§ **Records supplied**:
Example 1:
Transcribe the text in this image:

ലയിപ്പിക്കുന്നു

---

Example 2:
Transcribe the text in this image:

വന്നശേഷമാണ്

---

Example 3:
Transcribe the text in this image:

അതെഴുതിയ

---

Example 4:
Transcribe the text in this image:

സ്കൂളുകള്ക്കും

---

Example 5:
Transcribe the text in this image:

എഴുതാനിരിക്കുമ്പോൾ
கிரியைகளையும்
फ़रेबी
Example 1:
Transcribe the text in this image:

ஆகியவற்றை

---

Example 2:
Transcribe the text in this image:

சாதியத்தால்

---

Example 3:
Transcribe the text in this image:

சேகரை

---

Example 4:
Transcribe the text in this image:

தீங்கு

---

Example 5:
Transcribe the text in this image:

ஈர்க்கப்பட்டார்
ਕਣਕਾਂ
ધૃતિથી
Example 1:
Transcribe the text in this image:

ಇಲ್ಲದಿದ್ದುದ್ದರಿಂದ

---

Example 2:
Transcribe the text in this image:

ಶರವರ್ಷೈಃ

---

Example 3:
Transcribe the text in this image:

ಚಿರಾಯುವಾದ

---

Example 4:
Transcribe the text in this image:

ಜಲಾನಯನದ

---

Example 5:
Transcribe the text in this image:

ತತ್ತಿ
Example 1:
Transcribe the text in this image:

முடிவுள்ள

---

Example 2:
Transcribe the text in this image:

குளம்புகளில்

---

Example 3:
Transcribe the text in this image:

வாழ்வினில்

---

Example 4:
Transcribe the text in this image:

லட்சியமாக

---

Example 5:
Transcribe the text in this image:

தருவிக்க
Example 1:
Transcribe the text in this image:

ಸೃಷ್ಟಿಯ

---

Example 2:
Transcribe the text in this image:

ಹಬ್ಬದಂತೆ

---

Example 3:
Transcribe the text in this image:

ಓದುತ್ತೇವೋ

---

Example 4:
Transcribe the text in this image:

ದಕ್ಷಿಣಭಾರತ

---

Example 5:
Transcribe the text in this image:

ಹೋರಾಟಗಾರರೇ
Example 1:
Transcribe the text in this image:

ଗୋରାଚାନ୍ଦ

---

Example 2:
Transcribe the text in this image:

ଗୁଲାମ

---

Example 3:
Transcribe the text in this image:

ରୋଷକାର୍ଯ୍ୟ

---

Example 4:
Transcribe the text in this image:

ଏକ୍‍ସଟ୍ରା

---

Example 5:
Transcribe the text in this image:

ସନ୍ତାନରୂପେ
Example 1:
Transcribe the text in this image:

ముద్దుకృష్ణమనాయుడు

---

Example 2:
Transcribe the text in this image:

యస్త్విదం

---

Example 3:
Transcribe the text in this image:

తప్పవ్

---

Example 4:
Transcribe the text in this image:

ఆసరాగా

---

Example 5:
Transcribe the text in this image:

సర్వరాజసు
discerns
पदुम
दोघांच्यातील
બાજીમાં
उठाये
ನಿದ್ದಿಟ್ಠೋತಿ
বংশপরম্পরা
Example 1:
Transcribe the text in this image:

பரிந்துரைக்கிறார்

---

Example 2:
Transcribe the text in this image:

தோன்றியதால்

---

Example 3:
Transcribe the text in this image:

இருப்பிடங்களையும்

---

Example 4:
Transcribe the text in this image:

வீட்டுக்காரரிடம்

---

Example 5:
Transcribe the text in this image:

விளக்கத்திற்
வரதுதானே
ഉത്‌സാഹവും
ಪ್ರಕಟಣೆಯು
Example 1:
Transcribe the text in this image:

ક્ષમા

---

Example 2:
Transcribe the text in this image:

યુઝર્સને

§ **Task brief**: Copy all of the material word for word.

§ **Result below**:
Example 1:
Transcribe the text in this image:

ലയിപ്പിക്കുന്നു

---

Example 2:
Transcribe the text in this image:

വന്നശേഷമാണ്

---

Example 3:
Transcribe the text in this image:

അതെഴുതിയ

---

Example 4:
Transcribe the text in this image:

സ്കൂളുകള്ക്കും

---

Example 5:
Transcribe the text in this image:

എഴുതാനിരിക്കുമ്പോൾ
கிரியைகளையும்
फ़रेबी
Example 1:
Transcribe the text in this image:

ஆகியவற்றை

---

Example 2:
Transcribe the text in this image:

சாதியத்தால்

---

Example 3:
Transcribe the text in this image:

சேகரை

---

Example 4:
Transcribe the text in this image:

தீங்கு

---

Example 5:
Transcribe the text in this image:

ஈர்க்கப்பட்டார்
ਕਣਕਾਂ
ધૃતિથી
Example 1:
Transcribe the text in this image:

ಇಲ್ಲದಿದ್ದುದ್ದರಿಂದ

---

Example 2:
Transcribe the text in this image:

ಶರವರ್ಷೈಃ

---

Example 3:
Transcribe the text in this image:

ಚಿರಾಯುವಾದ

---

Example 4:
Transcribe the text in this image:

ಜಲಾನಯನದ

---

Example 5:
Transcribe the text in this image:

ತತ್ತಿ
Example 1:
Transcribe the text in this image:

முடிவுள்ள

---

Example 2:
Transcribe the text in this image:

குளம்புகளில்

---

Example 3:
Transcribe the text in this image:

வாழ்வினில்

---

Example 4:
Transcribe the text in this image:

லட்சியமாக

---

Example 5:
Transcribe the text in this image:

தருவிக்க
Example 1:
Transcribe the text in this image:

ಸೃಷ್ಟಿಯ

---

Example 2:
Transcribe the text in this image:

ಹಬ್ಬದಂತೆ

---

Example 3:
Transcribe the text in this image:

ಓದುತ್ತೇವೋ

---

Example 4:
Transcribe the text in this image:

ದಕ್ಷಿಣಭಾರತ

---

Example 5:
Transcribe the text in this image:

ಹೋರಾಟಗಾರರೇ
Example 1:
Transcribe the text in this image:

ଗୋରାଚାନ୍ଦ

---

Example 2:
Transcribe the text in this image:

ଗୁଲାମ

---

Example 3:
Transcribe the text in this image:

ରୋଷକାର୍ଯ୍ୟ

---

Example 4:
Transcribe the text in this image:

ଏକ୍‍ସଟ୍ରା

---

Example 5:
Transcribe the text in this image:

ସନ୍ତାନରୂପେ
Example 1:
Transcribe the text in this image:

ముద్దుకృష్ణమనాయుడు

---

Example 2:
Transcribe the text in this image:

యస్త్విదం

---

Example 3:
Transcribe the text in this image:

తప్పవ్

---

Example 4:
Transcribe the text in this image:

ఆసరాగా

---

Example 5:
Transcribe the text in this image:

సర్వరాజసు
discerns
पदुम
दोघांच्यातील
બાજીમાં
उठाये
ನಿದ್ದಿಟ್ಠೋತಿ
বংশপরম্পরা
Example 1:
Transcribe the text in this image:

பரிந்துரைக்கிறார்

---

Example 2:
Transcribe the text in this image:

தோன்றியதால்

---

Example 3:
Transcribe the text in this image:

இருப்பிடங்களையும்

---

Example 4:
Transcribe the text in this image:

வீட்டுக்காரரிடம்

---

Example 5:
Transcribe the text in this image:

விளக்கத்திற்
வரதுதானே
ഉത്‌സാഹവും
ಪ್ರಕಟಣೆಯು
Example 1:
Transcribe the text in this image:

ક્ષમા

---

Example 2:
Transcribe the text in this image:

યુઝર્સને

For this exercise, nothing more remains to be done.